The poll's demographics verified the prevailing common wisdom about who's supporting the gay marriage ban. The most enthusiastic group of supporters were Republicans who prefer Senator John McCain for president (84%). A near-universal majority of people who self-identify as strongly conservative agree with banning gay marriage (87%). Protestants were the only religious group that held a majority (60%) against gay marriage, and only forty-four percent of Catholics said they were likely to vote for Prop 8.

From its inception, churches have formed the backbone of the Yes-On-8 campaign, even as gay marriage backers built a broader coalition of supporters by reaching out to progressive churches, politicians, labor unions, corporations, gay and lesbian rights groups and even the Hollywood elite for support.

Members of The Church of Jesus Christ of Latter-Day Saints (the Mormons) are credited for raising the majority (estimates range from 46%-to-77%) of the money raised in California to forbid gay marriage. Leading Christian-conservative groups with strong Protestant ties also donated heavily to the proposal to ban gay marriage.

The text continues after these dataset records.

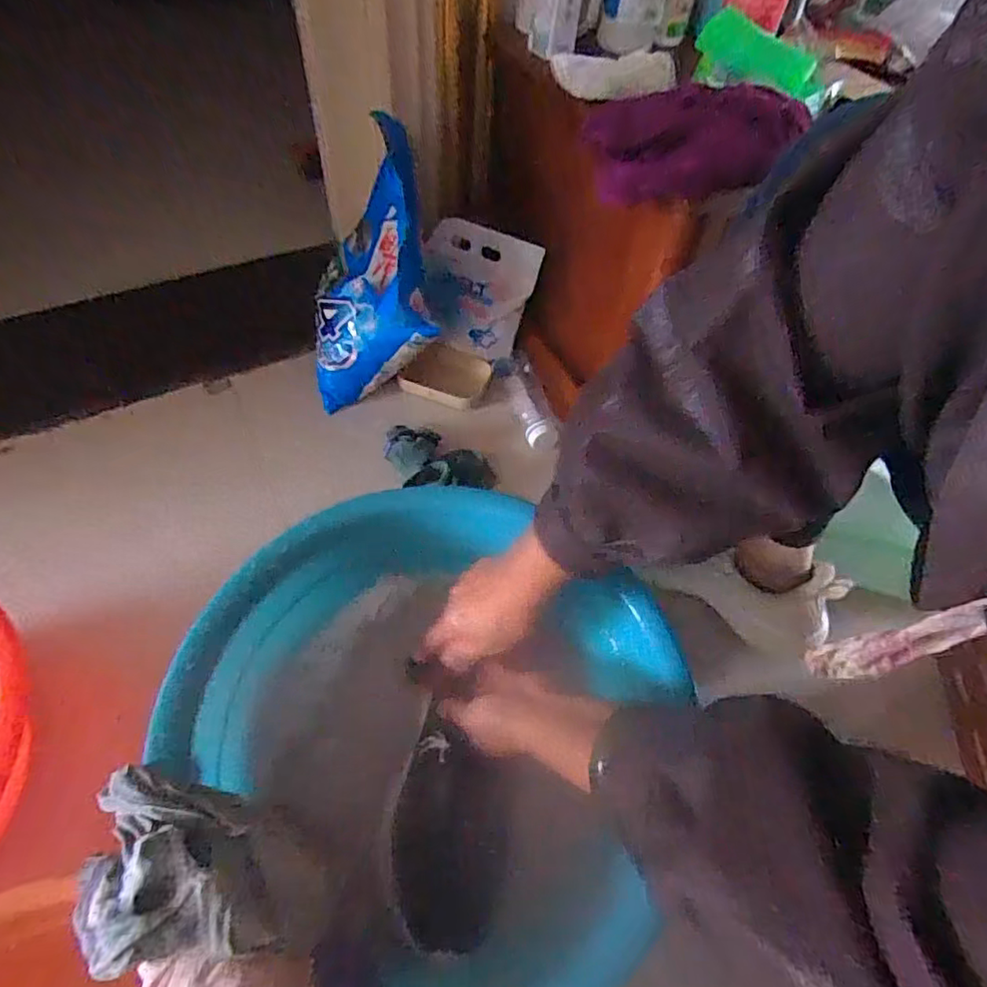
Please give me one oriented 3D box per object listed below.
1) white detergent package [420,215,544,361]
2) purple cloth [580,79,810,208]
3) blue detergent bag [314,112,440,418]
[{"bbox_3d":[-0.030,-0.289,0.831,0.165,0.178,0.032,24,42,6],"label":"white detergent package"},{"bbox_3d":[0.162,-0.295,0.495,0.162,0.069,0.056,-4,55,9],"label":"purple cloth"},{"bbox_3d":[-0.144,-0.273,0.780,0.133,0.358,0.200,10,30,-29],"label":"blue detergent bag"}]

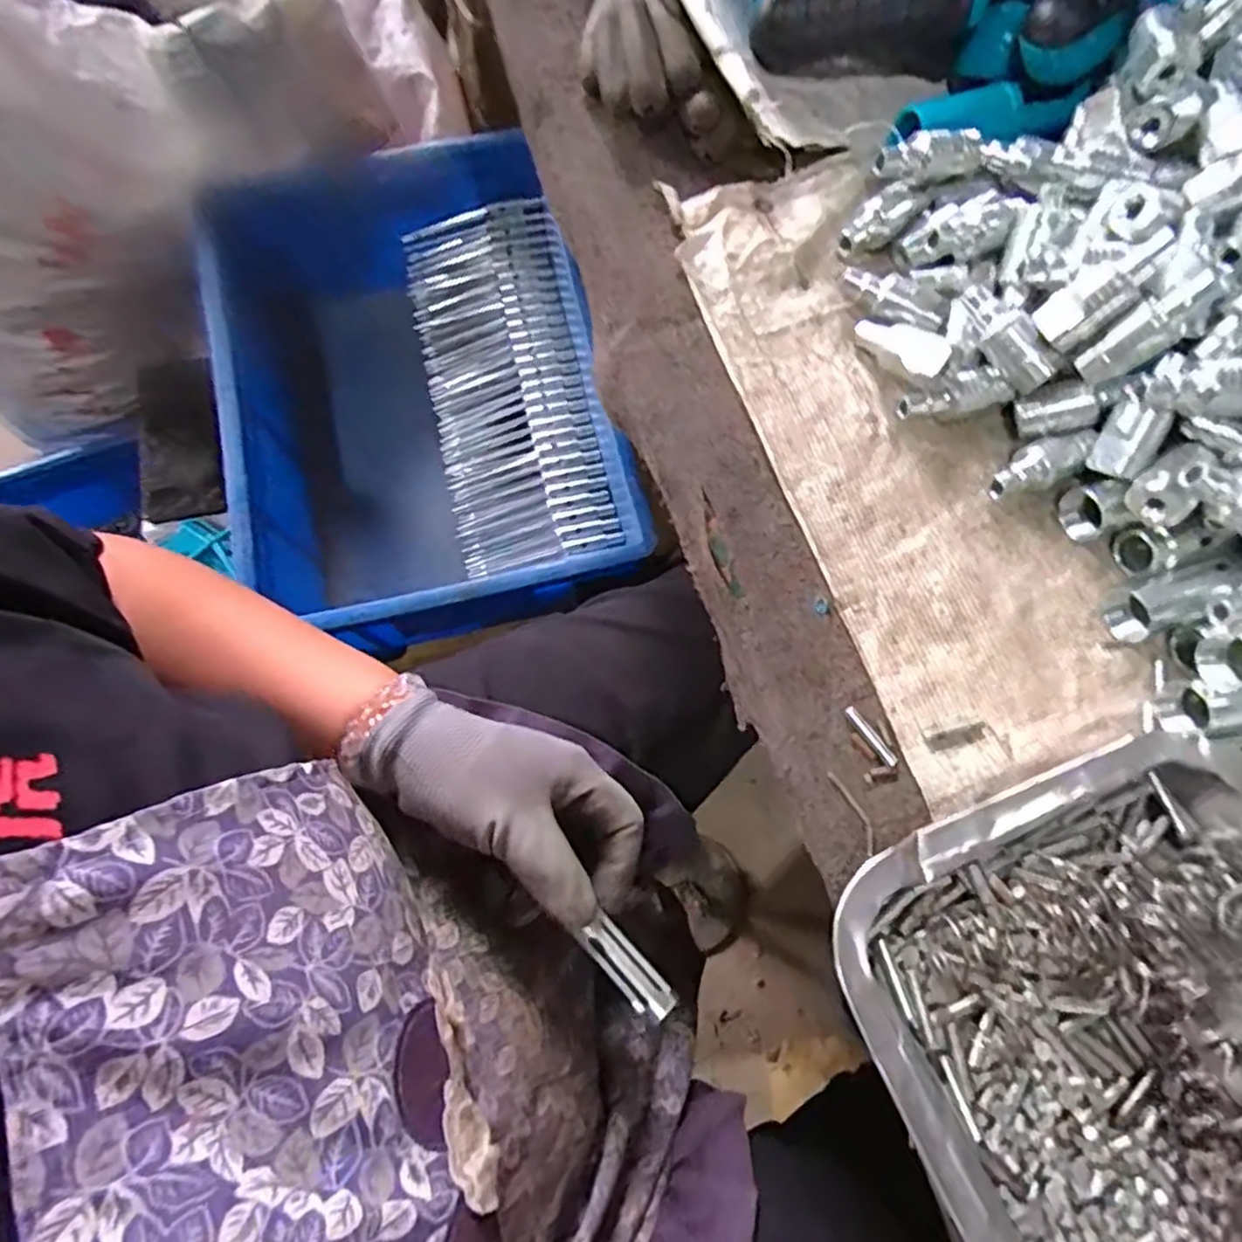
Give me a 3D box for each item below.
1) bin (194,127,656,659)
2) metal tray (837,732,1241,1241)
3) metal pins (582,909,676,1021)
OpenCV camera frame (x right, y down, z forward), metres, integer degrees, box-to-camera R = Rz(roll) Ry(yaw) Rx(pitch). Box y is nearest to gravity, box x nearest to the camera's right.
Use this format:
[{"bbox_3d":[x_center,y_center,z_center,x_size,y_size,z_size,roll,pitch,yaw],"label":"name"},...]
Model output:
[{"bbox_3d":[-0.160,-0.186,0.579,0.280,0.114,0.404,-14,77,-5],"label":"bin"},{"bbox_3d":[0.200,0.170,0.249,0.187,0.038,0.230,-25,78,-7],"label":"metal tray"},{"bbox_3d":[0.003,0.165,0.328,0.018,0.008,0.051,-44,77,-11],"label":"metal pins"}]

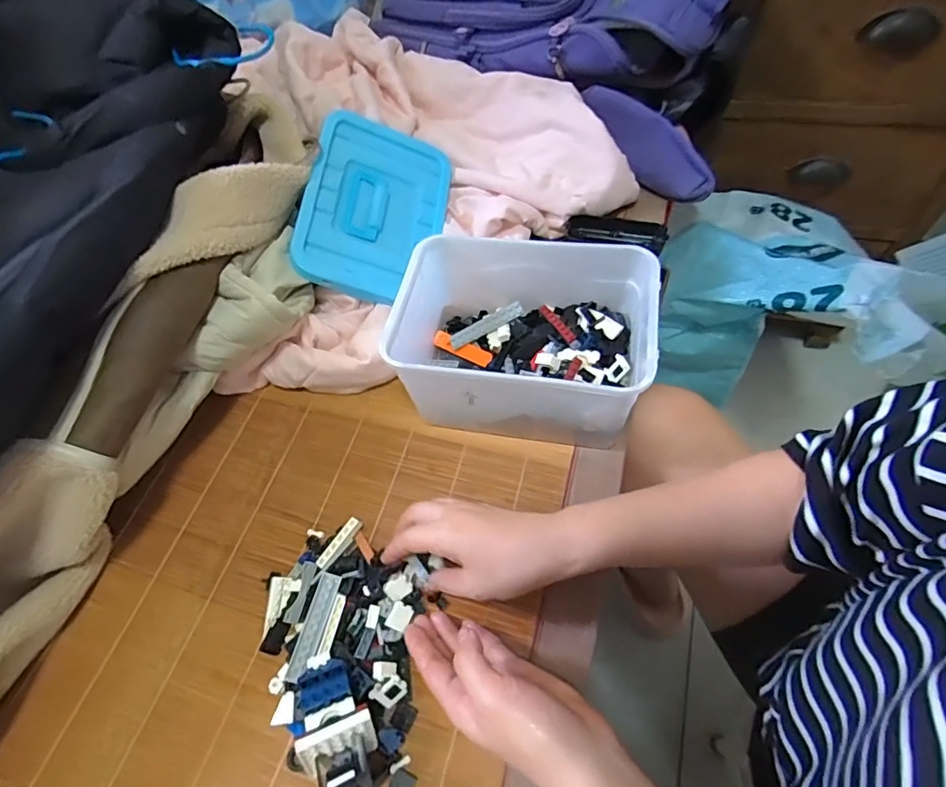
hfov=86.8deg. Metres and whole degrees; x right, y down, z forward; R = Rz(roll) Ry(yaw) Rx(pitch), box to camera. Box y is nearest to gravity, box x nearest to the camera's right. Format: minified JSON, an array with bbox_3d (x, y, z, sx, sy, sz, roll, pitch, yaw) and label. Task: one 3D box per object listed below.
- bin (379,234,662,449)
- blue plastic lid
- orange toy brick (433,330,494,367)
[{"bbox_3d":[0.038,-0.043,0.463,0.222,0.126,0.144,8,59,10],"label":"bin"},{"bbox_3d":[-0.105,-0.202,0.547,0.146,0.016,0.210,15,68,-22],"label":"blue plastic lid"},{"bbox_3d":[-0.011,-0.045,0.504,0.072,0.005,0.016,26,96,27],"label":"orange toy brick"}]

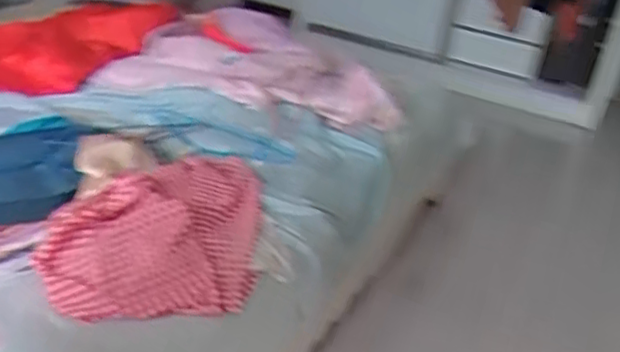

The Yes-On-8 campaign's religious message – that the church backs marriage and it is being threatened by the inclusion of gay couples – resonated with many voters, eroding the lead held by gay marriage backers.

But this week the campaign went off-message, as gay marriage foes played a game of who-could-be-most-outrageous.

Rev. Jim Garlow, who has taken a leadership role in organizing the anti-gay marriage religious forces in California, said gay marriage would result in the “destruction of Western civilization.”

And earlier in the week, Tony Perkins, president of the Washington-based Family Research Council said California's gay marriage issue was more important than the presidential race.

“In the minds of many people, Proposition 8 is the most important thing nationally on the ballot. We have survived bad presidents. But many, many are convinced we will not survive this redefinition of marriage,” Perkins said.

But the winner of the contest had to be Brad Dacus, president of the Pacific Justice Institute, who likened gay marriage to the reign of Hitler. He told a boisterous crowd at an official Yes-On-8 rally in Sacramento Tuesday that the church in Germany stood by as Hitler took over.

“There was another time in history when people, when the bell tolled,” Dacus said. “And the question was whether or not they were going to hear it. The time was during Nazi Germany with Adolf Hitler.”

Behind in the polls and nearing the finish line, religious pro-Prop 8 leaders decided it was time to pray.

Tens of thousands of people are expected to converge on San Diego's Qualcomm Stadium Saturday for a day-long event of praying and fasting in support of social conservative issues including California's gay marriage ban.

“This is a spiritual battle; it must be won in prayer,” TheCall Founder Lou Engle said in a conference call uniting 3,000 pastors to strategize against gay marriage in California. “We need to take away the rights of the powers of darkness to bring this kind of resolution forward.”

But while organizers describe the event as non-political – “We're not there to make a political statement,” said Engle – proponents of gay marriage say it's clearly an anti-gay political rally.

“Clearly the focus is on taking away this right [to gay marriage],” said Dale Kelly Bankhead, a No-On-8 spokeswoman. “It seems political to us.”